◆ EXTRACT PROVIDED
****************

What to Make of US Military Presence in the Asia Pacific
Much to China’s chagrin, recent statements have made it clear that the US plans to be a major player in the South China Sea debate. The US has recently encouraged its allies in the region to stand up to China in regards to disputed claims on the South China Sea, and earlier this week President Obama announced plans for imminent US military presence in Australia. From the New York Times:
On Wednesday, Mr. Obama announced that the United States planned to deploy 2,500 Marines in Australia to shore up alliances in Asia, but the move prompted a sharp response from Beijing, which accused Mr. Obama of escalating military tensions in the region.
The agreement with Australia amounts to the first long-term expansion of the American military’s presence in the Pacific since the end of the Vietnam War. It comes despite budget cuts facing the Pentagon and an increasingly worried reaction from Chinese leaders, who have argued that the United States is seeking to encircle China militarily and economically.

****************

◆ GIVEN TASK A
Reproduce word for word the portion of the article on US military presence in the Asia Pacific that begins at the words "The agreement with" and stops after the words "militarily and economically.".

Saved entries:
****************

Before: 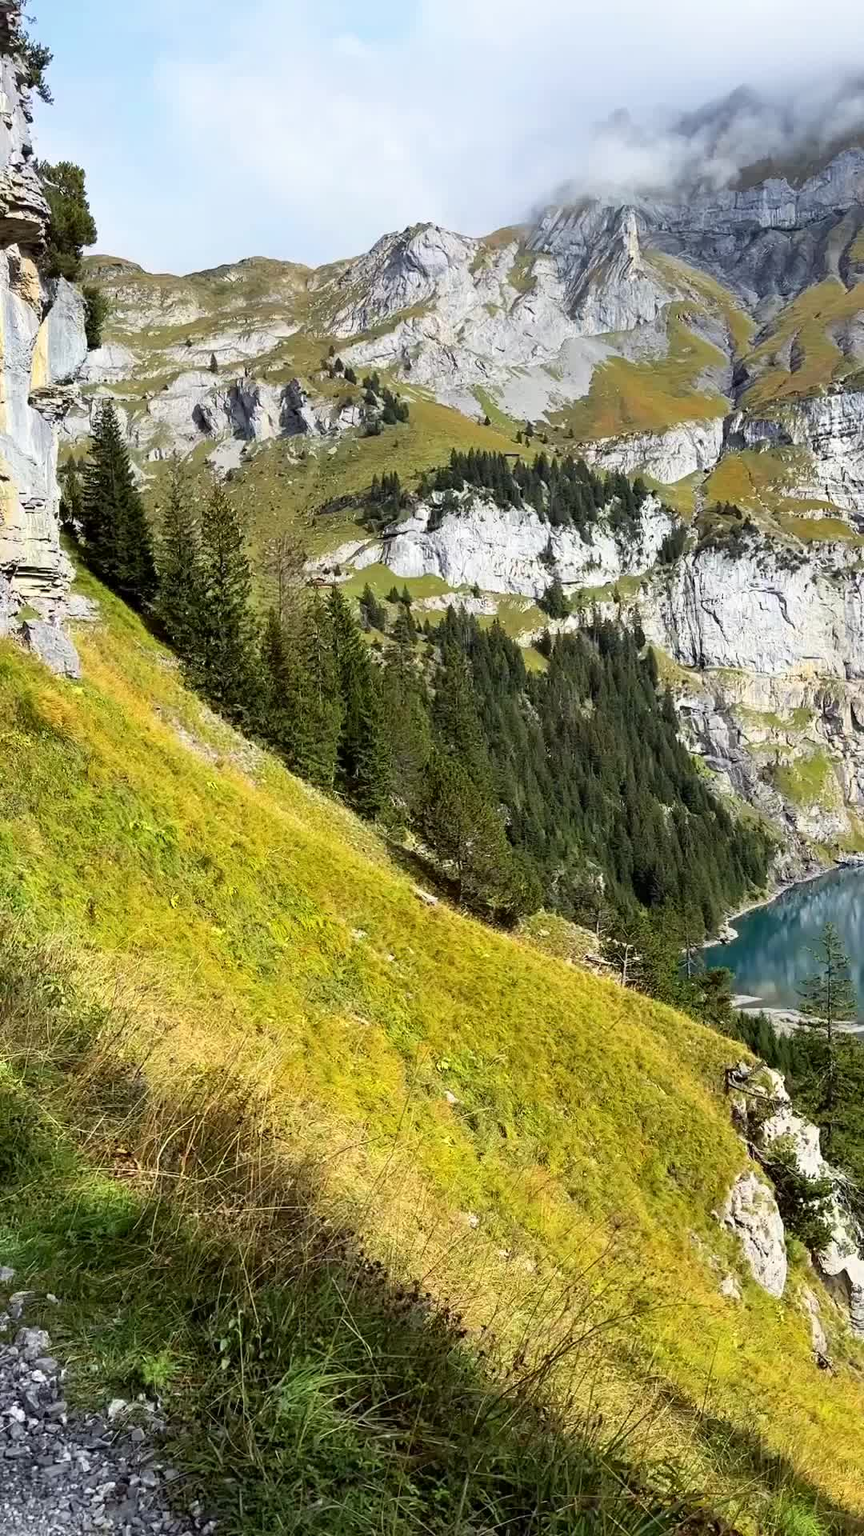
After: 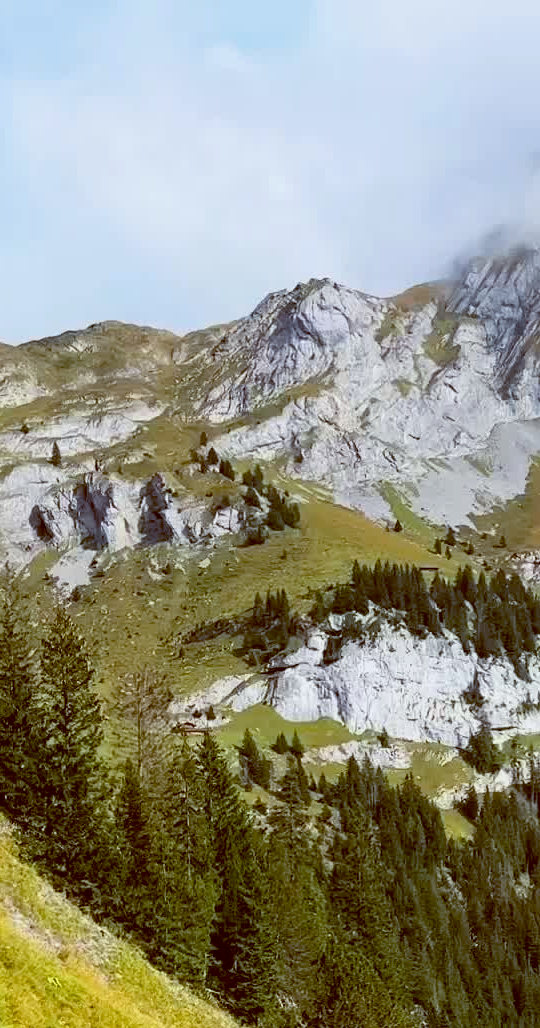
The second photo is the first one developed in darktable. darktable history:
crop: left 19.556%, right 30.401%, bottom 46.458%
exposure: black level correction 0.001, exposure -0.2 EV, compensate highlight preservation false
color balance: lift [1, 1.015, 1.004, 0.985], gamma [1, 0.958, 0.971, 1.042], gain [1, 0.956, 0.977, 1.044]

****************

◆ GIVEN TASK B
How many lines of the rows contain the string "history", counting only matches with the same case? Reply with the number alone.

◆ TASK RESPONSE A
The agreement with Australia amounts to the first long-term expansion of the American military’s presence in the Pacific since the end of the Vietnam War. It comes despite budget cuts facing the Pentagon and an increasingly worried reaction from Chinese leaders, who have argued that the United States is seeking to encircle China militarily and economically.

◆ TASK RESPONSE B
1